Farmers Lose Out to Corporate Interests in USDA Decision

Farmer Fair Practices Rule Rescinded, Leaving Contract Growers Vulnerable to Unfair Corporate Practices

Poultry House - USDA

USDA photo by Bob Nichols

Family farmers under contract with large meat companies were dealt a blow this month when the U.S. Department of Agriculture announced that it had rescinded the Farmer Fair Practices Interim Final Rule. This common-sense rule would have allowed contracted growers to protect themselves from unfair, deceptive, or retaliatory practices from massive poultry processors or meat packers.

The vast majority of broiler chickens grown in the U.S. are raised by family farmers under contract with large companies. The companies provide the chicks, feed, and veterinary support, while the growers pay for the chicken houses and raise the birds, often going into deep debt. When the chickens reach slaughter-weight, farmers are forced into a “tournament system” for calculating their payment based on the weight of the birds and amount of feed used. This opaque system results in payments that can fluctuate significantly between flocks. It also pits farmers against one another in a system where a significant percentage of farmers will invariably lose.

Over the years, family farmers have raised concerns about this system and were heartened by the basic protections The Farmer Fair Practices Rule would have provided.

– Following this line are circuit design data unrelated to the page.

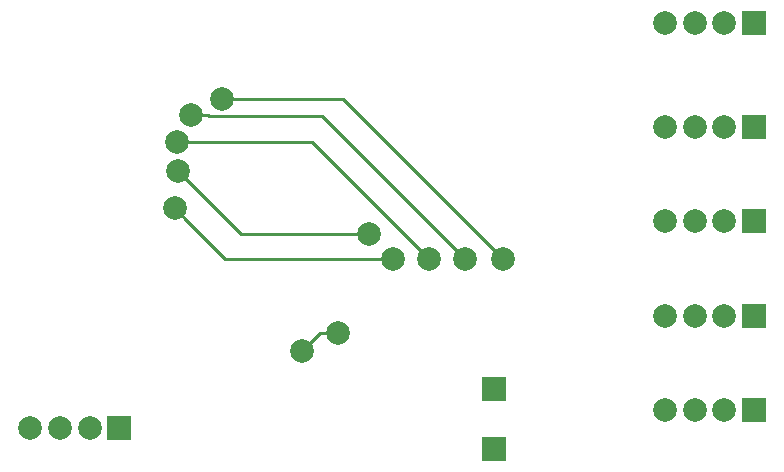
<source format=gbl>
G04 #@! TF.FileFunction,Copper,L2,Bot,Signal*
%FSLAX46Y46*%
G04 Gerber Fmt 4.6, Leading zero omitted, Abs format (unit mm)*
G04 Created by KiCad (PCBNEW 4.0.3-stable) date Monday, September 12, 2016 'PMt' 07:44:33 PM*
%MOMM*%
%LPD*%
G01*
G04 APERTURE LIST*
%ADD10C,0.100000*%
%ADD11R,2.000000X2.000000*%
%ADD12C,2.000000*%
%ADD13R,1.998980X1.998980*%
%ADD14C,0.254000*%
G04 APERTURE END LIST*
D10*
D11*
X217250000Y-105500000D03*
D12*
X214750000Y-105500000D03*
X212250000Y-105500000D03*
X209750000Y-105500000D03*
D11*
X217250000Y-97500000D03*
D12*
X214750000Y-97500000D03*
X212250000Y-97500000D03*
X209750000Y-97500000D03*
D11*
X163500000Y-107000000D03*
D12*
X161000000Y-107000000D03*
X158500000Y-107000000D03*
X156000000Y-107000000D03*
D11*
X217250000Y-72750000D03*
D12*
X214750000Y-72750000D03*
X212250000Y-72750000D03*
X209750000Y-72750000D03*
D11*
X217250000Y-81500000D03*
D12*
X214750000Y-81500000D03*
X212250000Y-81500000D03*
X209750000Y-81500000D03*
D11*
X217250000Y-89500000D03*
D12*
X214750000Y-89500000D03*
X212250000Y-89500000D03*
X209750000Y-89500000D03*
D13*
X195250000Y-108790000D03*
X195250000Y-103710000D03*
D12*
X172200000Y-79200000D03*
X196000000Y-92699994D03*
X189700000Y-92700006D03*
X168400000Y-82800000D03*
X168503525Y-85296481D03*
X184700000Y-90600000D03*
X168200000Y-88400000D03*
X186700000Y-92700000D03*
X169600000Y-80500000D03*
X192800000Y-92700000D03*
X179000000Y-100500000D03*
X182000000Y-99000000D03*
D14*
X173614213Y-79200000D02*
X172200000Y-79200000D01*
X196000000Y-92699994D02*
X182500006Y-79200000D01*
X182500006Y-79200000D02*
X173614213Y-79200000D01*
X188700001Y-91700007D02*
X189700000Y-92700006D01*
X179799994Y-82800000D02*
X188700001Y-91700007D01*
X168400000Y-82800000D02*
X179799994Y-82800000D01*
X169503524Y-86296480D02*
X168503525Y-85296481D01*
X184700000Y-90600000D02*
X173807044Y-90600000D01*
X173807044Y-90600000D02*
X169503524Y-86296480D01*
X169199999Y-89399999D02*
X168200000Y-88400000D01*
X186700000Y-92700000D02*
X172500000Y-92700000D01*
X172500000Y-92700000D02*
X169199999Y-89399999D01*
X171114213Y-80600000D02*
X171014213Y-80500000D01*
X171014213Y-80500000D02*
X169600000Y-80500000D01*
X180700000Y-80600000D02*
X171114213Y-80600000D01*
X192800000Y-92700000D02*
X180700000Y-80600000D01*
X182000000Y-99000000D02*
X180500000Y-99000000D01*
X180500000Y-99000000D02*
X179000000Y-100500000D01*
M02*

</source>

For further background, check out this helpful overview of the rule by our friends at the National Sustainable Agriculture Coalition.

The announcement from USDA to rescind these protections shows that the current Department of Agriculture is more interested in protecting corporate profits than family farmers. With this decision, it is more important than ever to speak out in support of a food system that is fair to farmers, our environment, and public health.